Hong Kong superstar Donnie Yen Ji-dan and his martial arts crew put their expertise in hard-hitting action to great use in this respectable adaptation of Demi-Gods and Semi-Devils, a beloved 1960s wuxia novel by literary giant Louis Cha Leung-yung, also known as Jin Yong.
Yen, who turns 60 this year, said at the screening this writer attended that he is at a stage of his career where he is now treating every action movie as if it is his last.
His passion for this ambitious undertaking is obvious. Not only is Yen the project’s leading star and producer – alongside Wong Jing, a frequent collaborator since 2017’s Chasing the Dragon – but Sakra also marks the first directing credit that he officially takes in nearly two decades. Big Brother’s Kam Ka-wai lends a hand as a co-director.
Yen plays Qiao Feng, the loyal and righteous leader of the Beggars’ Gang, a martial arts organisation in the Han Chinese-dominated Northern Song dynasty (960-1127) in China. The character is one of the most memorable tragic heroes in all of Cha’s oeuvre.
Qiao, taken in as an abandoned baby and raised by a Han Chinese couple, grows up to become an extremely powerful martial artist who has repeatedly led his sect to victory in battles to defend their homeland against the foreign invaders from the north.

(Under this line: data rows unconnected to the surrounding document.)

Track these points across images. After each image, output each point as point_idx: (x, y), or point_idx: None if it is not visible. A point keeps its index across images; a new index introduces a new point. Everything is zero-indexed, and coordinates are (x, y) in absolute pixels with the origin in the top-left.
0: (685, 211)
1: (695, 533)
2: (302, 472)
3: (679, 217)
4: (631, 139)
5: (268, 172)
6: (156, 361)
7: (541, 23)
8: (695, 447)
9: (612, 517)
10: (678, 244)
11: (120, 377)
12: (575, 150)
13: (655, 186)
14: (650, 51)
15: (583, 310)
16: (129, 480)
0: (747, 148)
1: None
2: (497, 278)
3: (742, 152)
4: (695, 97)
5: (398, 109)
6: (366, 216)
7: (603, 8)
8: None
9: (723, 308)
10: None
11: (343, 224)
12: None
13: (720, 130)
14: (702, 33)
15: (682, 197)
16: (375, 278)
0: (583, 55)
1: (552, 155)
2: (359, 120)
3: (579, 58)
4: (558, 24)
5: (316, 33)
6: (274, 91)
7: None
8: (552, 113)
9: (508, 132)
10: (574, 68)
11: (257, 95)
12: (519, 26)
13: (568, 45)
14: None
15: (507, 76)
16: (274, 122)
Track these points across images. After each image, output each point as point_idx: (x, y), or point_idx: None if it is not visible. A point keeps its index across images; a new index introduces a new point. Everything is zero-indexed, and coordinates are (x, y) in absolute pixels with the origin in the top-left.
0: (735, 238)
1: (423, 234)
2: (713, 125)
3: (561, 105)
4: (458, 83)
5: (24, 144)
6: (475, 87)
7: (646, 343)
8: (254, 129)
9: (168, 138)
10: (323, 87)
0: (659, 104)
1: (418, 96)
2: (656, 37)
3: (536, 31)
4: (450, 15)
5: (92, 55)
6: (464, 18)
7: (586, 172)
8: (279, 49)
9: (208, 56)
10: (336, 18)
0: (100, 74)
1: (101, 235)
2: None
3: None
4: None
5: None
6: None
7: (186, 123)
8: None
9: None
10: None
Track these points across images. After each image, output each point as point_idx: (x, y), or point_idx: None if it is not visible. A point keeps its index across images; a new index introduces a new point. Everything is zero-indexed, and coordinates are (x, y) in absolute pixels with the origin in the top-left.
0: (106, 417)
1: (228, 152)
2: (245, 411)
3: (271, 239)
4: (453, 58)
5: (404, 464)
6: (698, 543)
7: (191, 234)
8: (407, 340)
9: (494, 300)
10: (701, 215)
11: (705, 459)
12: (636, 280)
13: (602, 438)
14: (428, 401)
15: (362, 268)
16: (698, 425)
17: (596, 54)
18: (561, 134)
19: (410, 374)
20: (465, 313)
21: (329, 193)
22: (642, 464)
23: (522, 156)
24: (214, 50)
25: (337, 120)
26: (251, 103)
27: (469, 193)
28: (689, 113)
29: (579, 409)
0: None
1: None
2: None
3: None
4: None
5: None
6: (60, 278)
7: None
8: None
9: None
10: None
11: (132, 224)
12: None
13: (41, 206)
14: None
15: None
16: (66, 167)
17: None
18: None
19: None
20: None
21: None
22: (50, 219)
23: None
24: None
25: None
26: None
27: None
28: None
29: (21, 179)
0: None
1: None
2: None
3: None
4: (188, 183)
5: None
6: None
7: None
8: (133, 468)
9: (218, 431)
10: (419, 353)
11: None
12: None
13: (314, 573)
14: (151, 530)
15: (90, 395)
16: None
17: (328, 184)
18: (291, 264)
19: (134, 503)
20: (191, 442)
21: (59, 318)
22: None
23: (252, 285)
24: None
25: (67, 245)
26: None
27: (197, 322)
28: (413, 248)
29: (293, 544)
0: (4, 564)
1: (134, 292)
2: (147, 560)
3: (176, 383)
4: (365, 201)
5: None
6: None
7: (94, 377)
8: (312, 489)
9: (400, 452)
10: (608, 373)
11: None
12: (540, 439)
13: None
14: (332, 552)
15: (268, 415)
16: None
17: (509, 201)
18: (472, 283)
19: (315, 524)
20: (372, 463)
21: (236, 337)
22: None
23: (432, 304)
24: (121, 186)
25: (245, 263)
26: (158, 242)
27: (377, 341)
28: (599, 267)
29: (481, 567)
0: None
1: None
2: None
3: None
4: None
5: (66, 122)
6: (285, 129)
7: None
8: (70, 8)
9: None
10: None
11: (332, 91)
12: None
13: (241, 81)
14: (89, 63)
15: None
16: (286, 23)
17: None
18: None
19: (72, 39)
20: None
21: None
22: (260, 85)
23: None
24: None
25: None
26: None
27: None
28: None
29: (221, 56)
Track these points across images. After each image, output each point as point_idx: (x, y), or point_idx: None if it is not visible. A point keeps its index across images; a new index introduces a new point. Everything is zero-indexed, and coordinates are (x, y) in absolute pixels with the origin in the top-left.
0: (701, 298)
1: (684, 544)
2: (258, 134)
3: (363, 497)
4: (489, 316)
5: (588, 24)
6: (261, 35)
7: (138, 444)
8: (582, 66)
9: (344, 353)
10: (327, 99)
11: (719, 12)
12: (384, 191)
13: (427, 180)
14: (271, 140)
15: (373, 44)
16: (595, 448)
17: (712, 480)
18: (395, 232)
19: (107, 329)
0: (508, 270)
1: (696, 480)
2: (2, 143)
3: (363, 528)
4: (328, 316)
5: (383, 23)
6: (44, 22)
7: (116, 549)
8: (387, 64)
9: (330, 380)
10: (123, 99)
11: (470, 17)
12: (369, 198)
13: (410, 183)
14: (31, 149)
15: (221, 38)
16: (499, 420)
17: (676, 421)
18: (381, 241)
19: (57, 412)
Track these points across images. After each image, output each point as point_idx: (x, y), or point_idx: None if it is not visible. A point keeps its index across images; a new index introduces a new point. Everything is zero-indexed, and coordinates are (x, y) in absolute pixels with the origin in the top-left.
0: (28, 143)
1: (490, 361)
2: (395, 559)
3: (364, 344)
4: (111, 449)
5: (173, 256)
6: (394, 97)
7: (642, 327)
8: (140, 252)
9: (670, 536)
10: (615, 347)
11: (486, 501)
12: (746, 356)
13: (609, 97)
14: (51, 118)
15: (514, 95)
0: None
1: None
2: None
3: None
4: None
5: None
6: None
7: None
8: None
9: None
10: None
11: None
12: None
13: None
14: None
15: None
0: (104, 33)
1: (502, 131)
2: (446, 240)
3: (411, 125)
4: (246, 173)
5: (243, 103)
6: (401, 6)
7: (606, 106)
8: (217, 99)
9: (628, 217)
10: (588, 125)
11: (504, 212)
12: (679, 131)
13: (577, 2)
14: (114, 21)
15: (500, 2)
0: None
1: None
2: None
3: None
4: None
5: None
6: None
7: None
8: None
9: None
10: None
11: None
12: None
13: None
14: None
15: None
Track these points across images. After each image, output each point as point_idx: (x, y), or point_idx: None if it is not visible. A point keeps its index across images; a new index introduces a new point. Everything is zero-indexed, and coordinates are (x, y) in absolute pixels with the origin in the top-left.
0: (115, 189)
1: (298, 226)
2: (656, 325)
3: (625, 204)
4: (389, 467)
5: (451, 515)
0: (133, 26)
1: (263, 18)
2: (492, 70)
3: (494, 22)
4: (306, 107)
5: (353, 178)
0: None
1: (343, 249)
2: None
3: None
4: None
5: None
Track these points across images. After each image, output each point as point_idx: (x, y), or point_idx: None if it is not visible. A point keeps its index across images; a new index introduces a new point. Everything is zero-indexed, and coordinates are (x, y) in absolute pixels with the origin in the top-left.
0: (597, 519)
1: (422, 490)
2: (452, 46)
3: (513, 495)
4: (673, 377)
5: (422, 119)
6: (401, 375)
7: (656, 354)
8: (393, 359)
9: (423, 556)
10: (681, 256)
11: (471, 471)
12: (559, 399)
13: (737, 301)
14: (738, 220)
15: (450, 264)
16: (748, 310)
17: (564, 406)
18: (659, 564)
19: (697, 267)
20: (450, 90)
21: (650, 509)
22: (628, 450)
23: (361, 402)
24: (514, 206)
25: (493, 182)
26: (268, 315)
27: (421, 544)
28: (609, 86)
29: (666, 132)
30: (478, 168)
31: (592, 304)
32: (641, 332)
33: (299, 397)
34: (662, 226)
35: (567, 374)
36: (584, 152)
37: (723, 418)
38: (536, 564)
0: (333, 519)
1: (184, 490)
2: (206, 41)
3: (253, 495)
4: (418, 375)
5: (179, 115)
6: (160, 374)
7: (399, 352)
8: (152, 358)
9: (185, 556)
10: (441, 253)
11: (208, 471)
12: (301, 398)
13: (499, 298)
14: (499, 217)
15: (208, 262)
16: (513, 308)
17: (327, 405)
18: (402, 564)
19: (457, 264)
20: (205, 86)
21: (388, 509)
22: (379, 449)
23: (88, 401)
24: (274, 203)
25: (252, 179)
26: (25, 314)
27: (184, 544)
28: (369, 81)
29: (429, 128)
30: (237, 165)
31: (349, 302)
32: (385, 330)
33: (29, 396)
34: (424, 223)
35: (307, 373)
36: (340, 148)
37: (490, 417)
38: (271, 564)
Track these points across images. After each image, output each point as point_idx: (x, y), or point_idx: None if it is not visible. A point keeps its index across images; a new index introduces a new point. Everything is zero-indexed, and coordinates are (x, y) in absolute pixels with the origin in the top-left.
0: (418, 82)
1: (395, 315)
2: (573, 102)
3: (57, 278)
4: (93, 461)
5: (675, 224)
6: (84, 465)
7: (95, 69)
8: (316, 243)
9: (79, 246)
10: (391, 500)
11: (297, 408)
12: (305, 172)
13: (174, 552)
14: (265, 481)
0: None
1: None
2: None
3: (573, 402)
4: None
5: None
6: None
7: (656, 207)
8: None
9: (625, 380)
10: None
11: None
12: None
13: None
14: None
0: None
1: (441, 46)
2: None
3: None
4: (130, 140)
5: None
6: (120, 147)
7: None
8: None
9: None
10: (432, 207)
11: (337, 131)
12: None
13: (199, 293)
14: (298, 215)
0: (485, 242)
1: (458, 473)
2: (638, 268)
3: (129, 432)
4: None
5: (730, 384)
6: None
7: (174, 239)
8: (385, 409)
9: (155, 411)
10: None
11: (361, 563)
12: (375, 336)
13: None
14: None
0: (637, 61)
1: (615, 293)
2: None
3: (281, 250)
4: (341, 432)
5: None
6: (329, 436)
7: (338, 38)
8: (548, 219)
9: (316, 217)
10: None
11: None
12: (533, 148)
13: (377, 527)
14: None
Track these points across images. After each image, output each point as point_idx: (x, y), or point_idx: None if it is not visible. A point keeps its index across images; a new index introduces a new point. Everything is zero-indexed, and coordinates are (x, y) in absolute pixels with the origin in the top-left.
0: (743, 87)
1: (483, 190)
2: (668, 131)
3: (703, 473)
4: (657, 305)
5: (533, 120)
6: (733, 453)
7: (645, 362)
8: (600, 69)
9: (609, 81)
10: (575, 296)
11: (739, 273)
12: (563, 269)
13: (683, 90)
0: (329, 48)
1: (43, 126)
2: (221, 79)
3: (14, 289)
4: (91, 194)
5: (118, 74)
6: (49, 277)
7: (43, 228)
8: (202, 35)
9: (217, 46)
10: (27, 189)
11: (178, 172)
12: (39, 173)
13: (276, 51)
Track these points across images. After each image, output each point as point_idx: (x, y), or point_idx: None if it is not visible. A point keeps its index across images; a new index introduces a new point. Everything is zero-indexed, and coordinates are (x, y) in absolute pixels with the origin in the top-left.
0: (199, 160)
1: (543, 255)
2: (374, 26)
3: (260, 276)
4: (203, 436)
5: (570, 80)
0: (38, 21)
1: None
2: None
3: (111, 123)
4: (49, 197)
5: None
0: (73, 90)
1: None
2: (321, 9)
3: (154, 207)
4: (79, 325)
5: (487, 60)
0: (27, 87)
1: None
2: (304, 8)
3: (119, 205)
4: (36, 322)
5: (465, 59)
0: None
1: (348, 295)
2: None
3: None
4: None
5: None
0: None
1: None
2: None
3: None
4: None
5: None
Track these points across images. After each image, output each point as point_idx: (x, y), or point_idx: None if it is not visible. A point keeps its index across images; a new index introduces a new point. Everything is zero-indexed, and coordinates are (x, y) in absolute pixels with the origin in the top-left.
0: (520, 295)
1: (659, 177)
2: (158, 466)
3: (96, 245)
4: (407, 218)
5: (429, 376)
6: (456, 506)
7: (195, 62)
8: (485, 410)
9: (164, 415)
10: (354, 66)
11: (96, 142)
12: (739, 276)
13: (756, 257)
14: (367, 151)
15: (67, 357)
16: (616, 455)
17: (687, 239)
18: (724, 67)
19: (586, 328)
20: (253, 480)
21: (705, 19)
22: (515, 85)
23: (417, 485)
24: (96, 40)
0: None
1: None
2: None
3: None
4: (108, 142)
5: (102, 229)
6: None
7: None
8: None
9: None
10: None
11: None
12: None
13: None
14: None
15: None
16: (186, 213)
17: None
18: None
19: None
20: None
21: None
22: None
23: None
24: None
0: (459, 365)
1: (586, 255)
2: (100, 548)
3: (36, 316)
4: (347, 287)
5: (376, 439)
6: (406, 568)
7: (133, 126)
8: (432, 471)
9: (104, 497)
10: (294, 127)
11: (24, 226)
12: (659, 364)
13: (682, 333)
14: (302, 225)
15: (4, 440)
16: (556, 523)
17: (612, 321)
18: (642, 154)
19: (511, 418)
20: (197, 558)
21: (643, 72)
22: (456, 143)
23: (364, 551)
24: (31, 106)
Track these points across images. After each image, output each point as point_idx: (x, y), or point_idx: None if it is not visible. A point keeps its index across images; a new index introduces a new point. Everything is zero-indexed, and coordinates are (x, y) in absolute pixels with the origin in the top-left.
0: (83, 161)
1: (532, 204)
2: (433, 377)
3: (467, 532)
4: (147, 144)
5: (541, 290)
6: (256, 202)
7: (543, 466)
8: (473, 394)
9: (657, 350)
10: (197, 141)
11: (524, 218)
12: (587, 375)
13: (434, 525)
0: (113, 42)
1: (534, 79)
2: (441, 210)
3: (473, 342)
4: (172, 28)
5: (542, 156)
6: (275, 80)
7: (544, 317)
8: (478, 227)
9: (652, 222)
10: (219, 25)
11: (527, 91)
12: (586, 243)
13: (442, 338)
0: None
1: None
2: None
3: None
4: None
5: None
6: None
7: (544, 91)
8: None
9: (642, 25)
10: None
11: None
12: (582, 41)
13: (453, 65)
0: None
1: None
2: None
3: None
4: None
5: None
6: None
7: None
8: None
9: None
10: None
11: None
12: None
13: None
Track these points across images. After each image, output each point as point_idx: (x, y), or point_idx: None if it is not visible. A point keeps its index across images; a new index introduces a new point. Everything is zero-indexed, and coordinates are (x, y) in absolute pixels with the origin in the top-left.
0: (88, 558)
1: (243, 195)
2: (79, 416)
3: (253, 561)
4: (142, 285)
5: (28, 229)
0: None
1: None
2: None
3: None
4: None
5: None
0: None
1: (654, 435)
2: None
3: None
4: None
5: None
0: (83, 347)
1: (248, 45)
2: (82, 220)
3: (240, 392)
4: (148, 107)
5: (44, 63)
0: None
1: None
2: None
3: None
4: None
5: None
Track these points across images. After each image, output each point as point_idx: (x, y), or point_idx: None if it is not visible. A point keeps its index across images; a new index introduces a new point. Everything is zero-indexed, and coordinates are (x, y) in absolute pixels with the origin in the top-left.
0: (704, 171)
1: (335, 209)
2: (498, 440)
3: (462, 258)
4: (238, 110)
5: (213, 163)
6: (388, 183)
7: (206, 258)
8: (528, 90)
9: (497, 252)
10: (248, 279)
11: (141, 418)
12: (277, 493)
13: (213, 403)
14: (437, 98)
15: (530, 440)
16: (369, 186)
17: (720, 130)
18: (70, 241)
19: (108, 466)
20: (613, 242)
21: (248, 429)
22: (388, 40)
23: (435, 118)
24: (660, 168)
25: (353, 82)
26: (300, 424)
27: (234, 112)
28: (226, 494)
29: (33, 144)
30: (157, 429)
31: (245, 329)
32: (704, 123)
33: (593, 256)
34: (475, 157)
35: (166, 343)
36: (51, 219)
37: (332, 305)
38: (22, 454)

Early in Sakra, Qiao’s fate as a misunderstood hero is sealed when his identity as a descendant of Khitan nomads – the very people he has spent his life fighting – a fact he is oblivious to, is revealed. Then he is framed for the murders of the second-in-command of the Beggars’ Gang, his own adoptive parents and his teacher in the Shaolin Temple.
The film clocks in at 130 minutes and its sprawling narrative follows Qiao as he leaves everyone behind to investigate the truth about his birth parents, as well as the murders pinned on him, only to inadvertently fall for Zhu (Chen Yuqi), a servant girl – and, handily, a master face-swapper – from the villainous Murong clan.
One of the book’s most famous scenes, in which Qiao walks right into a council meeting held by his former allies and long-time enemies, who are all swearing to kill him, is brought to particularly bloody life.
But, like many previous adaptations that have tried to distil the epic scope of Cha’s novels into a neatly packaged movie, Sakra comes up short when it tries to meaningfully weave in the great number of characters from the original story.
The hugely influential role of Qiao’s father (also played by Yen in brief scenes) is most confusingly presented, and several characters portrayed by supposedly principal cast members – such as Kara Wai Ying-hung and Cya Liu Ya-se as Zhu’s birth mother and sister – are reduced to mere afterthoughts in the unevenly paced film.
Sakra may prove a far more satisfying experience to viewers already familiar with Cha’s Buddhist-inspired story – but even for the uninitiated, Yen’s valiant attempt at wuxia filmmaking should still offer a diverting enough experience at the cinema.